30 Day JavaScript Learning Challenge: Day 16

Day 16 and once again JavaScript doesn't fail to bring about a WTF moment.

Consider the following object:

var anObject = {left: 1, right: 2};

if we call each of the methods of this object it does what we expect:

> anObject.left
1
> anObject.right;
2

But here's the kicker. Let's say we decide to remove the left element, but we manage to fat-finger it:

> anObject
{ left: 1, right: 2 }
> delete anObject.lect
true

Really? When I delete something that's not there it returns true?
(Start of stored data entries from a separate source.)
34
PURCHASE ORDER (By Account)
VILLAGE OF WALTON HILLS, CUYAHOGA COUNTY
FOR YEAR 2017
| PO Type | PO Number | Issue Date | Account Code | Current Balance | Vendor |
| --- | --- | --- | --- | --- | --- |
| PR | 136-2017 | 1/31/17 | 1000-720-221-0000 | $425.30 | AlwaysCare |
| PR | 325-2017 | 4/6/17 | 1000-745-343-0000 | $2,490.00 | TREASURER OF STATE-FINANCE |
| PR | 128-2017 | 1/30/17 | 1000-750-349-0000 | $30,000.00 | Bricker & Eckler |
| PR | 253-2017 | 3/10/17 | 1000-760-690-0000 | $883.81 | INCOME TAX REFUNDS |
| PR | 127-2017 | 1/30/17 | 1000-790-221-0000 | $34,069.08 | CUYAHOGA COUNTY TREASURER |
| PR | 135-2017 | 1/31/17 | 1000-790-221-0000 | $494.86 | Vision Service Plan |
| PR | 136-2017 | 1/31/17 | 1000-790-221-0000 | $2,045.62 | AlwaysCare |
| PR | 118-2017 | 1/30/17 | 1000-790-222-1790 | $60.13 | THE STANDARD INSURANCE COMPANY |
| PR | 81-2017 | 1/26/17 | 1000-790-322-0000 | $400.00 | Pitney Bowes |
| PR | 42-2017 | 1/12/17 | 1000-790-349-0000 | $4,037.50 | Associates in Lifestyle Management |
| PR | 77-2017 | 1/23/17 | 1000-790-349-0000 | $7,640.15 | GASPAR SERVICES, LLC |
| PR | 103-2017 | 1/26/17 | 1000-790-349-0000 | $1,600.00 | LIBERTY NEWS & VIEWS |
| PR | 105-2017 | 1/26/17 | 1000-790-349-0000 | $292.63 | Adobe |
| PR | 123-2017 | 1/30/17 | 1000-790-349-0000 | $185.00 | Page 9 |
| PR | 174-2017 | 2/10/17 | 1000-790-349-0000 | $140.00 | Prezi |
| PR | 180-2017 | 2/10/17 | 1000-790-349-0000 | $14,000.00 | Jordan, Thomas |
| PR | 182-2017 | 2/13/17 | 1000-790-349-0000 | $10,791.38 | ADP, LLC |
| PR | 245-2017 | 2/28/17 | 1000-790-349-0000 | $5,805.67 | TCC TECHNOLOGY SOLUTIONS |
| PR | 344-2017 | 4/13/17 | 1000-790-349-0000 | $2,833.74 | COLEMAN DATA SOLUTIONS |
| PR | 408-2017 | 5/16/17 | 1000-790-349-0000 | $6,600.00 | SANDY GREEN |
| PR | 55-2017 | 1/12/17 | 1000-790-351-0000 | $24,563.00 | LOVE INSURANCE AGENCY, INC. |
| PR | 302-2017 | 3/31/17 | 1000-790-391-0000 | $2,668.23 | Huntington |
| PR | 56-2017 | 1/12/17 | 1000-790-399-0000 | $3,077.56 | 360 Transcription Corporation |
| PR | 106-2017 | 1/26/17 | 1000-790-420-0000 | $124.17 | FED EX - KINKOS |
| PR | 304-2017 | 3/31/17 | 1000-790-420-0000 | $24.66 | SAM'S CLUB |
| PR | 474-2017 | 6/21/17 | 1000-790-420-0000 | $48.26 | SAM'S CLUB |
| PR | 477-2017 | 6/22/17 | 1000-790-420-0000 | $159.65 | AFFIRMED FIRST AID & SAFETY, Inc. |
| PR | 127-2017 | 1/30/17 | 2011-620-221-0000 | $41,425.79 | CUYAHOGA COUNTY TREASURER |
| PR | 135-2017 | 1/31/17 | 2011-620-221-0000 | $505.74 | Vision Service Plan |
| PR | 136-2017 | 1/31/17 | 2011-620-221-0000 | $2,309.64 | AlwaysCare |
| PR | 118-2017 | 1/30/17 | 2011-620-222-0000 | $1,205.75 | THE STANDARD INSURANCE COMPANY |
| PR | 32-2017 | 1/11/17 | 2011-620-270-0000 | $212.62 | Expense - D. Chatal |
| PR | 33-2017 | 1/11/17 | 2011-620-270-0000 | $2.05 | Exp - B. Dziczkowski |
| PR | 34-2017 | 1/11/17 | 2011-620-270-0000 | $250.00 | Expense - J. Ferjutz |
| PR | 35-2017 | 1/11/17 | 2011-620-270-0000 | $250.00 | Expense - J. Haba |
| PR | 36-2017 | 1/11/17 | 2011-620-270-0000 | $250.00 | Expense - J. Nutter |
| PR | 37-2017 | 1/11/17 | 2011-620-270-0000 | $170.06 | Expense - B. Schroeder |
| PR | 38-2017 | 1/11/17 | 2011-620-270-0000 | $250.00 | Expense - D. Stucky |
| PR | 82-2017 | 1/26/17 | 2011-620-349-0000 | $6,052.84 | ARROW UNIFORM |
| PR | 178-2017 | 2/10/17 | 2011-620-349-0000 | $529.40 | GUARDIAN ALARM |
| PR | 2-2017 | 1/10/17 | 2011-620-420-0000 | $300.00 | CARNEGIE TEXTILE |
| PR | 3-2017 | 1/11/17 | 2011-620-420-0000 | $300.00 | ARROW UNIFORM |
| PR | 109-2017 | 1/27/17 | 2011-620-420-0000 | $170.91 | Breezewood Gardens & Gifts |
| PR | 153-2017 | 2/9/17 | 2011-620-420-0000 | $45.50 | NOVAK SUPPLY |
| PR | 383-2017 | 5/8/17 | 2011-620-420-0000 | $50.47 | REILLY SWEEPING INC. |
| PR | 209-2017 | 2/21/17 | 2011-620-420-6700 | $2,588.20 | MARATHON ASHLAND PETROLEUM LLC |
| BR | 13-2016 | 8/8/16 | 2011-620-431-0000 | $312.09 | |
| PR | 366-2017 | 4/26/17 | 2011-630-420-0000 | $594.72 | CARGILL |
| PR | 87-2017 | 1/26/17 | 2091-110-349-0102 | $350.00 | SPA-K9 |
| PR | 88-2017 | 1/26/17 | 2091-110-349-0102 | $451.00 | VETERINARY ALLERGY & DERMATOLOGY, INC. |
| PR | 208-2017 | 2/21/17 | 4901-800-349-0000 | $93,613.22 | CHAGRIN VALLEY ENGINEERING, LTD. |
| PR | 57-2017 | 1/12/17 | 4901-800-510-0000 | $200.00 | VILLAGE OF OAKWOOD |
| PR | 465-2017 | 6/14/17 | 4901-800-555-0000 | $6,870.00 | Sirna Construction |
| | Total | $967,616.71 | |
What happens when I actually delete the method:

> anObject
{ left: 1, right: 2 }
> delete anObject.left
true
> anObject
{ right: 2 }

Hm, failure looks remarkably similar to success (which I believe is the JavaScript Mantra).

How does Python handle this?

class foo():
    def foo():
        pass

> delattr(foo, 'bar')

> delattr(foo, 'squeegee')

AttributeError: class foo has no attribute 'squeegee'

Once again success looks different from failure in Python (the latter throws an AttributeError exception).

I guess the JavaScript rule is "if the delete returns true you can be assured it's gone", but it's another in a long line of things that JavaScript tends to handle strangely for me.